The heavens were opened to show us that our baptism will open the heavens for us. God is made accessible to us. We can know the Unknowable. We can be changed. A good work is done in us, and we have the means to have the promise fulfilled in us.

John Chrysostom  

Key Illustration

 

Baptism Gives us Assurance in Our Faith

For us, Jesus instituted two ongoing signs to confirm our confidence in the gospel of his grace, the first of which is baptism. Though simpler and less obviously supernatural than the ten plagues on Egypt or bodily resurrection from the dead, baptism is a strong tool of the Spirit to refashion us in the image of the Son.
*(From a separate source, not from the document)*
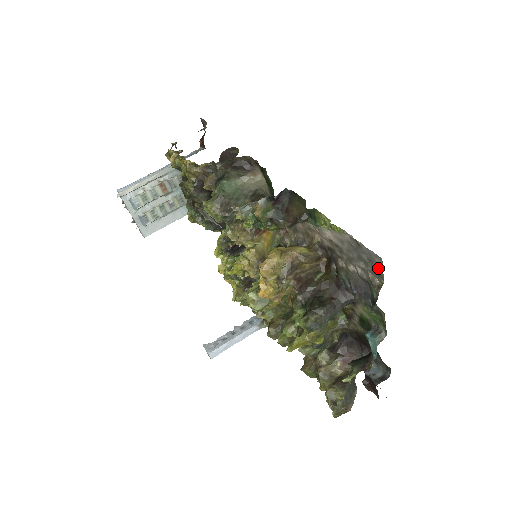
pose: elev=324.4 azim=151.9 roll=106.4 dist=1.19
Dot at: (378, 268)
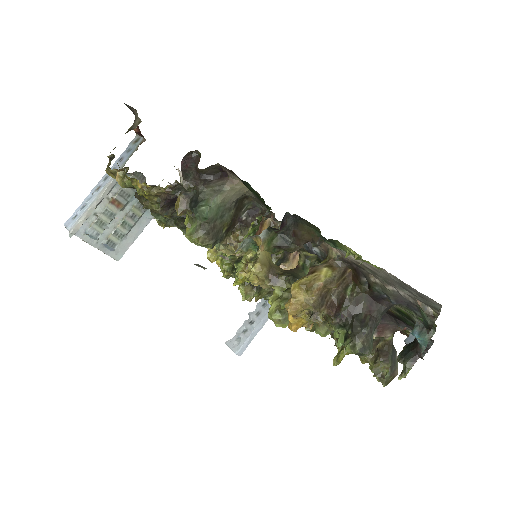
Dot at: (433, 305)
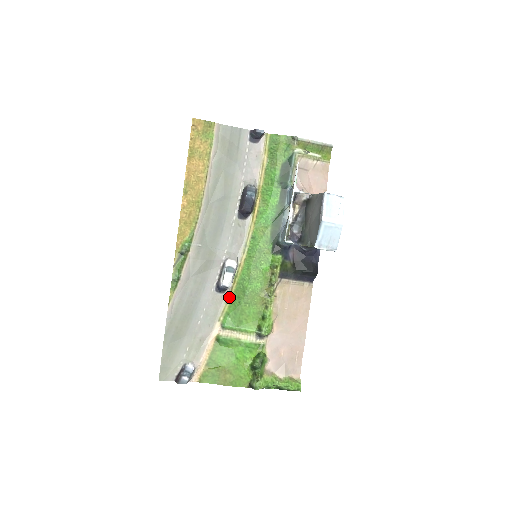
Baptism was given by Jesus to display and assure believers of the washing away of our sin, our union with Christ in his death, and our new resurrection life.

The feel of the water on our skin and the observance of others being washed in this way remind and assure us that Christ’s sacrifice on the cross was for us personally . In it we are promised that “as surely as water washes away dirt from the body, so certainly his blood and his Spirit wash away my soul’s impurity, in other words, all my sins.”  Through baptism we are assured that we are washed with Christ’s blood and, therefore, by grace, he has forgiven all our sins (Zech. 13:1; Eph. 1:7–8).

Elyse M. Fitzpatrick & Dennis E. Johnson, Counsel from the Cross: Connecting Broken People to the Love of Christ, Crossway.